For those interested in Lewis’ fiction, particularly Narnia, there is much of value to learn–about where the stories come from, about Lewis’ own faith in children and in childhood, and about why he wrote so much for children. There is also a deft exploration of some of the religious themes of Narnia and of his ‘Space Trilogy’, one that never gets bogged down in minutiae but still gives the reader food for thought. The criticisms are thoughtful, fair, and not uniformly laudatory. I found myself both understanding the great appeal Azlan had to me when I was a young reader and had no idea what ‘allegory’ was or that the book was full of Christian symbolism. But the book still spoke to me in some deep way; Wilson helps explore this. Similarly, I have always found That Hideous Strenght, the last novel in the ‘Space Trilogy,’ unreadable. Wilson explores why the book fails on many levels but still helps the reader understand the many good eleements that are present.

The book also, in an afterward, explores the appeal of the book and film ‘Shadowlands,’ noting, as Lewis would, that, although many of the ‘facts’ are changed, the story still captures some of the essential ‘heart truths’ that the book contains.

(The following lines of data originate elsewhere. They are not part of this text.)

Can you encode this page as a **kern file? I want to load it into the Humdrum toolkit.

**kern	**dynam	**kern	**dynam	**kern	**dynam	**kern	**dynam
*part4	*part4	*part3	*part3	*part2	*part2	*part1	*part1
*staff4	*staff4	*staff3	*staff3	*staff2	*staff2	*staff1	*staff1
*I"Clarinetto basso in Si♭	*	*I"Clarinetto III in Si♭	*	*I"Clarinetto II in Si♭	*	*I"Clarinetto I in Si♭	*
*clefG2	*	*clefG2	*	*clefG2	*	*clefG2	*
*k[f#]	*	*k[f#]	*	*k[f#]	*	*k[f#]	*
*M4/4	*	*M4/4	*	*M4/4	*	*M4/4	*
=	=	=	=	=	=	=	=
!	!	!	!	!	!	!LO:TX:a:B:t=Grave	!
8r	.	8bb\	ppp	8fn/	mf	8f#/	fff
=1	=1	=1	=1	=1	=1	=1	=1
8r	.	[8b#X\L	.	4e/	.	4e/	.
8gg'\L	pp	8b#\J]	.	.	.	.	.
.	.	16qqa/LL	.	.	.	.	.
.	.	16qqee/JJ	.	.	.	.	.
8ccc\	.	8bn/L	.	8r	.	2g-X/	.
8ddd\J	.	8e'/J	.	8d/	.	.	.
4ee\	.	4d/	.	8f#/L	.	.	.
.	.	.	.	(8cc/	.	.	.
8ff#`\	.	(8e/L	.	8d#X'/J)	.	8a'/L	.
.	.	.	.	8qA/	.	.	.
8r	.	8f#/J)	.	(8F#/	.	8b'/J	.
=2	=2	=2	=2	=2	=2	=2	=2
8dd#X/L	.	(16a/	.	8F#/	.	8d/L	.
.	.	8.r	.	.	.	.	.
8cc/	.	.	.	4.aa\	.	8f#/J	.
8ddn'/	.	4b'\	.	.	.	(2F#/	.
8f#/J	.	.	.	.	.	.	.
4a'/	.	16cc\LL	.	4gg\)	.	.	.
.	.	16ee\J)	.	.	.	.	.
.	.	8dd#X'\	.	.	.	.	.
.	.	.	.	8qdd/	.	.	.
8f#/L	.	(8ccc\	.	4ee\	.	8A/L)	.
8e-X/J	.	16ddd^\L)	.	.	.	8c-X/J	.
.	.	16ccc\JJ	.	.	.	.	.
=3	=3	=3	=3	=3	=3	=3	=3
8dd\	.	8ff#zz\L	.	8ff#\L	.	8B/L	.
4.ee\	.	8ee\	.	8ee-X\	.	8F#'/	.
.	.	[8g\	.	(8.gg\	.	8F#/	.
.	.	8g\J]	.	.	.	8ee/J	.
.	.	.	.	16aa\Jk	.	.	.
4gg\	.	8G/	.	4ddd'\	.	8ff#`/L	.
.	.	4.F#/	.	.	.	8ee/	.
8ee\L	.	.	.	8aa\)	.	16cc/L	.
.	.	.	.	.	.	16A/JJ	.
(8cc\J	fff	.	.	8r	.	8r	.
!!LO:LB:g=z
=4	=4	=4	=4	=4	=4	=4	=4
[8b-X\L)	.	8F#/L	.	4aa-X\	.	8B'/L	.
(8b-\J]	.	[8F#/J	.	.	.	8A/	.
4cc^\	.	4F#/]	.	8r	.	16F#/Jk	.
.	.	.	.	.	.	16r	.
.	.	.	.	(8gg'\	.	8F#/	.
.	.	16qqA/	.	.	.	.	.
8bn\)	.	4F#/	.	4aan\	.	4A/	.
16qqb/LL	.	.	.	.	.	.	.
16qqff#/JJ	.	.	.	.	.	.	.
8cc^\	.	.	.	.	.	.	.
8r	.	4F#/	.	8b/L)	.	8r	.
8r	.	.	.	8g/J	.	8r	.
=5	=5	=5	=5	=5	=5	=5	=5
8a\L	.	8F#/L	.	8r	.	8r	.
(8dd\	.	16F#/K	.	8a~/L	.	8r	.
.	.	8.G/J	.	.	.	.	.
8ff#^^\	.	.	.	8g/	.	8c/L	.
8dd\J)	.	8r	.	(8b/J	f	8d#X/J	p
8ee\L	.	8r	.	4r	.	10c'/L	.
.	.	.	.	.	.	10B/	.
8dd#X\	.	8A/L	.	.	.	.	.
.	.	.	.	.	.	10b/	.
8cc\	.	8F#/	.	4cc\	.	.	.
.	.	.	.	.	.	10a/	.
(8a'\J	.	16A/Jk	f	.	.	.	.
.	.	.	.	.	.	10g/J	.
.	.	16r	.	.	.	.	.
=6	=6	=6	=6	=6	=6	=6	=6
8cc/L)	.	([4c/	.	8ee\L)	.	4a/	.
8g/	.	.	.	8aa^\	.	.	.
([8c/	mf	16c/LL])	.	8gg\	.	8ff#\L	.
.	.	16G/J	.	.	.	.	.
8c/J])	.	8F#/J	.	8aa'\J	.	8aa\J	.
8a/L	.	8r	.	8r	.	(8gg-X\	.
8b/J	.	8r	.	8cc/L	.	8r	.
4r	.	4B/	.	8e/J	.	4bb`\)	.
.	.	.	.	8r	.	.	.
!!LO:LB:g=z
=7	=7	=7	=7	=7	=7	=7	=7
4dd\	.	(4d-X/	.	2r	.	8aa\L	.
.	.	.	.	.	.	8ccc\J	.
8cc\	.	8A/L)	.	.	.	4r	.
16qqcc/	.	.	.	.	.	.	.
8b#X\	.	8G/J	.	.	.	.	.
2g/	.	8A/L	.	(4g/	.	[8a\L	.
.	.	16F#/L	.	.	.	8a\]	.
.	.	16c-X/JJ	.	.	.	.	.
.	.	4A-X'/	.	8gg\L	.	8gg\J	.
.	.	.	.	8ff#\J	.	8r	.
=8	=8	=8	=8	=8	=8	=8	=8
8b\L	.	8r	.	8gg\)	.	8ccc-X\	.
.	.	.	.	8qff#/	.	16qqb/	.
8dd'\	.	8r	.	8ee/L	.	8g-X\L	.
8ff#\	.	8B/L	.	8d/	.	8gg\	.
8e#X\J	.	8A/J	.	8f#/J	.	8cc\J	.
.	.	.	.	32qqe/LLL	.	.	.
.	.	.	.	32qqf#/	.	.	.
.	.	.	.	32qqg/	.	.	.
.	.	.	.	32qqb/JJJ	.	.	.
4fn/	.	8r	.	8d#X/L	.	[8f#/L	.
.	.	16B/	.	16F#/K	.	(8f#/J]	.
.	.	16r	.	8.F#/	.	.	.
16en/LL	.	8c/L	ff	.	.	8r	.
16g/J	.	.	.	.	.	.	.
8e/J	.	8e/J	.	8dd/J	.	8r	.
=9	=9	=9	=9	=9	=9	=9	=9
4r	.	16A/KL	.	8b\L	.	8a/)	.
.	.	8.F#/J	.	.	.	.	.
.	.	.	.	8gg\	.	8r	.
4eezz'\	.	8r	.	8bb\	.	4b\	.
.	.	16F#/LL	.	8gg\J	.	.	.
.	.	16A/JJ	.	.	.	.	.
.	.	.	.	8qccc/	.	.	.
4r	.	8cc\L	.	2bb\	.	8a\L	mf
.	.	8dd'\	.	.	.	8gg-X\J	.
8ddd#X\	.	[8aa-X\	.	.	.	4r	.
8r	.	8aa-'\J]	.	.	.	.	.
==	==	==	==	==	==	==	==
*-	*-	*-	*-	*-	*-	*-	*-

This book is extrememly well done; it helps the reader understand Lewis the real person and it enables a fuller understanding of the author’s work. My reasons for not giving a ‘five star rating,’ for not considering it in, say, the same class as ‘Jackson Benson’s ‘The True Adventures of John Steinbeck, Writer’ (regardless of one’s opinion of Steinbeck, Benson’s biorgraphy of him remains a titanic achievement of literary biography) are perhaps unfair. Becuase if the distance from which Wilson writes, the author was not able to interview many of the people who knew the author personally. Particularly missing are JRR Tolkien and “Warnie,” the author’s brother. This is not something the biographer can be blamed for, since he took up the topic of Lewis’ life after these two men died. But both Tolkien and Warnie lived ten years after Lewis’ death, and one finds oneself wishing that a biographer of Benson’s caliber, perhaps an older version of Wilson himself, who in early adolescence when Lewis died, would have set her or himself the task of a definitive Lewis biography. Instead, the field was taken up by religious hagiographers or conspiracy theorists such as the author of ‘The C.S. Lewis Hoax,’ and so the chance of a truly definitive biography about Lewis ever being written probably passed in the time between Lewis’ death and the time Wilson took up the pen to write about him.

This is as close to a definitive biography of Lewis as will ever be written, probably.